Título: Governo não muda vale-transporte
Autor: Lu Aiko Otta
Fonte: O Estado de São Paulo, 25/02/2006, Economia & Negócios, p. B7

Planalto cede a pressões dos sindicatos e desiste de permitir que empresas paguem o direito em dinheiro

O governo cedeu às pressões das centrais sindicais e desistiu de permitir que empresas paguem o vale-transporte em dinheiro. Ontem, o Diário Oficial da União trouxe a Medida Provisória 283, que trata da estrutura funcional de alguns órgãos do governo e, no final, revoga o Artigo 4º da Medida Provisória 280, editada apenas dez dias antes. Esse artigo autorizava as empresas a pagar o vale-transporte em dinheiro ou em tíquetes e garantia que, no caso de pagamento em dinheiro, o valor não seria considerado para cálculo do Imposto de Renda ou da contribuição previdenciária do trabalhador, até um determinado limite.

"Eu não podia admitir que uma conquista de anos dos trabalhadores desaparecesse assim, por medida provisória", disse o senador Paulo Paim (PT-RS), um dos que mais pressionou nos bastidores do governo contra a medida. "Se quiserem mudar o benefício pago ao trabalhador, que enviem um projeto de lei para ser amplamente discutido no Congresso."

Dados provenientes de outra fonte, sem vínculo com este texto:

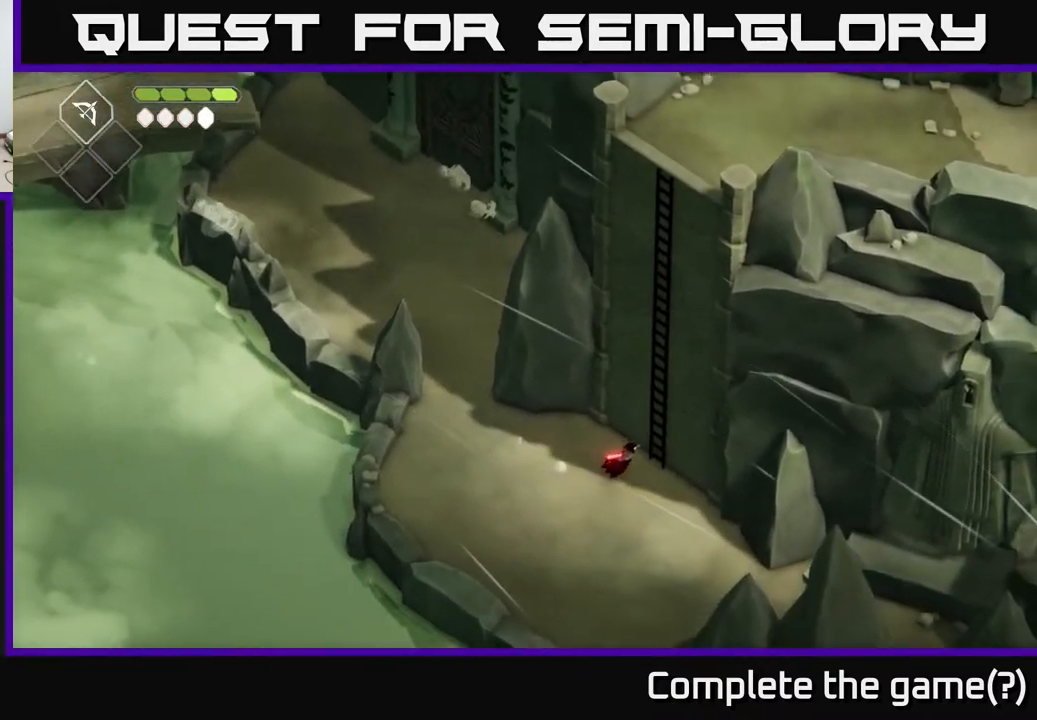
{"buttons": [], "left_stick": "up-right", "right_stick": "center", "events": [[100, "Y", "down"], [183, "Y", "up"]]}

A MP 280, que continha a nova regra do vale-transporte, é a que corrige a tabela do Imposto de Renda da Pessoa Física (IRPF) em 8% a partir de 1º de fevereiro deste ano. A Receita Federal, porém, foi pega de surpresa com a decisão do governo de revogar o dispositivo. "Essa é uma decisão de governo e não cabe à Receita comentar", disse ontem o supervisor nacional do Imposto de Renda, Joaquim Adir.

O objetivo, ao permitir o pagamento dos vales em dinheiro, era facilitar a vida do empregador. "A medida objetiva facilitar o pagamento do benefício, evitando o manuseio físico de grande volume de vale-transporte, que, como valor, fica susceptível a furto", diz a Exposição de Motivos da MP 280, assinada por Murilo Portugal, então ministro interino da Fazenda. A MP passou pelo crivo da Casa Civil, que fez modificações no texto originalmente elaborado pela Receita Federal, e foi editada.

No entanto, seu anúncio provocou forte reação dos sindicalistas.

Segundo Paim, um direito acessório do trabalhador, como é o caso do vale-transporte, quando é convertido em dinheiro, tende a se perder ao longo do tempo. "A experiência mostra isso. Ganhos indiretos acabam embutidos nos salários e, com o tempo, desaparecem." As centrais sindicais também fizeram carga, alegando que o pagamento do vale em dinheiro não protegeria o valor contra reajustes nas tarifas.

Paim esteve com o ministro do Planejamento, Paulo Bernardo, pedindo a revogação da medida. Segundo o senador, Bernardo teria se declarado contrário ao dispositivo. As centrais pediram apoio do ministro do Trabalho, Luiz Marinho. "Eu recebi um telefonema da Casa Civil informando que a medida seria revogada", contou o senador.